The events recorded in this book cover a period of 39 years.


  1. Luke is referred to by the apostle Paul as "the beloved physician" (Col. 4:14).
  2. In addition to being a medical doctor, Luke was a great historian. He was a frequent companion of the apostle Paul, as we see in the book of Acts, a book also written by Luke (cf. Acts 16:10 ff).
  3. When Paul was writing his "swan song" to Timothy, he says, "Only Luke is with me ..." (II Tim. 4:11).
  4. Sir William Ramsay (1851-1939) was a Scottish archaeologist and Bible scholar. He went to Asia Minor to prove that Luke was not an accurate historian. After making a thorough study, Ramsay concluded that Luke had not made one inaccuracy. Ramsay's studies led to his conversion to Christ, and he went on to write several outstanding books about Paul's missionary journeys.
  5. The Scofield Study Bible says Luke "was of Jewish ancestry," but this cannot be proven. Sir William Ramsay, and most other Biblical scholars, were convinced Luke was a Gentile.
  6. Matthew emphasizes that Jesus was born the Jewish Messiah.
    Mark emphasizes that Jesus was the Servant of the Lord.
    Luke stresses the fact that Jesus was the perfect Man.
    John presents the fact that God became a Man.
  7. Luke wrote his Gospel in order to give his readers certainty and assurance about the Lord Jesus Christ.
  • "Forasmuch as many have taken in hand to set forth in order a declaration of those things which are most surely believed among us" (1:1).
  • "Even as they delivered them unto us, which from the beginning were eyewitnesses, and ministers of the word;" (1:2).
  • "It seemed good to me also, having had perfect understanding of all things from the very first, to write unto thee in order, most excellent Theophilus" (1:3).
  • "That thou mightest know the certainty of those things, wherein thou hast been instructed" (1:4).

From J. Vernon McGee (Thru the Bible):
Note these special features of Luke's Gospel:

  • Although the Gospel of Luke is one of the synoptic Gospels, it contains many features omitted by Matthew and Mark.
  • Dr. Luke gives us the songs of Christmas.
  • Dr. Luke has the longest account of the virgin birth of Jesus of any of the Gospels. In the first two chapters, he gives us an unabashed record of obstetrics. A clear and candid statement of the Virgin Birth is given by Dr. Luke. All the way from Dr. Luke to Dr. Howard Kelly, a gynecologist at Johns Hopkins, there is a mighty affirmation of the Virgin Birth, which makes the statements of pseudo—theologians seem rather puerile when they unblushingly state that the Virgin Birth is a biological impossibility.
  • Dr.
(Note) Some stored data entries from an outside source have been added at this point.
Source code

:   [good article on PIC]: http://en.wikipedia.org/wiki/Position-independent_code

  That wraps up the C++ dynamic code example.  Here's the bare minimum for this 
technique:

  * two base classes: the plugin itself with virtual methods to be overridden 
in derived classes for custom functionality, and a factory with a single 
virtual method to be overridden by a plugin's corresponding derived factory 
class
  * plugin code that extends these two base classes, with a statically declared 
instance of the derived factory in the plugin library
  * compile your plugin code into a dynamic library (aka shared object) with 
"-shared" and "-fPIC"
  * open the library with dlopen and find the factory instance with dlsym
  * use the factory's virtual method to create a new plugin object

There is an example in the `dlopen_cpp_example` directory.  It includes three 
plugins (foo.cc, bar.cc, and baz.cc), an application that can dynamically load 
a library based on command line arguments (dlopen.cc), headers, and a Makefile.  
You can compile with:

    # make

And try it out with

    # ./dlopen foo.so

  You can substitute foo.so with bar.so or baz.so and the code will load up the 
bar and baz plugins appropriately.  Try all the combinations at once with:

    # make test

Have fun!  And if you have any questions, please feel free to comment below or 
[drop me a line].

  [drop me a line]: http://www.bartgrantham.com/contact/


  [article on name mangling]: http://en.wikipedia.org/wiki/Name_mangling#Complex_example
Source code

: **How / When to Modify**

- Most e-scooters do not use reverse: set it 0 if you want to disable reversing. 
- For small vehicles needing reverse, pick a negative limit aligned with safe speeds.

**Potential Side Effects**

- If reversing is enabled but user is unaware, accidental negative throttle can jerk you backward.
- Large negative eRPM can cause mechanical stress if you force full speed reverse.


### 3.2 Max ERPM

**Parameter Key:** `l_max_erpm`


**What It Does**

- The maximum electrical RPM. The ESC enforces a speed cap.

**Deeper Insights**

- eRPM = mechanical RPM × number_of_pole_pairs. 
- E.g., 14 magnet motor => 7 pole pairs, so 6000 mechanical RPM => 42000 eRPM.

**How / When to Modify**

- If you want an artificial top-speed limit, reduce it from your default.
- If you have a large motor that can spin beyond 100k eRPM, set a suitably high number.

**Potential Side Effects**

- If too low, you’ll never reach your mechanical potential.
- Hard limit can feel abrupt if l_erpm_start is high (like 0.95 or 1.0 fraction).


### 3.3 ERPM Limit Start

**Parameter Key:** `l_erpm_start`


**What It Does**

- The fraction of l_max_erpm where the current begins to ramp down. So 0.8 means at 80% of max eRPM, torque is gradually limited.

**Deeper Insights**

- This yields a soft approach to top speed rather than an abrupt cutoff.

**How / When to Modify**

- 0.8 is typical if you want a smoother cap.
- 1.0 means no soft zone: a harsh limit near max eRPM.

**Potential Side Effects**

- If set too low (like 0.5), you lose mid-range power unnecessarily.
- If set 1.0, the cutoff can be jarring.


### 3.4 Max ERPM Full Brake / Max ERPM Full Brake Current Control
Luke gives us twenty miracles of which six are recorded in no other Gospel.
  • He likewise gives us twenty—three parables, and eighteen of them are found nowhere else. The parables of the Prodigal Son and the Good Samaritan are peculiar to this third Gospel.
  • He also gives us the very human account of the walk to Emmaus of our resurrected Lord. This proves that Jesus was still human after His resurrection. Dr. Luke demonstrates that the Resurrection was not of the spirit, but of the body. Jesus was "... sown a natural body ... raised a spiritual body ..." (1 Cor. 15:44).
  • A definite human sympathy pervades this Gospel, which reveals the truly human nature of Jesus, as well as the big—hearted sympathy of this physician of the first century who knew firsthand a great deal about the suffering of humanity.
  • Dr. Luke uses more medical terms than Hippocrates, the father of medicine.

Brief Outline (adapted from Know Your Bible by W. Graham Scroggie)

  1. The Annunciation and Advent of the Son of Man (1:1—4:13)
  2. The Announcements and Activities of the Son of Man (4:14—19:27)
  3. The Atonement and Ascension of the Son of Man (19:28—24:53)

These are simple Sunday School survey notes. They are not for sale. The author used many outlines from popular Bible teachers such as C.I. Scofield and J. Vernon McGee, and he has tried to give credit when using their material.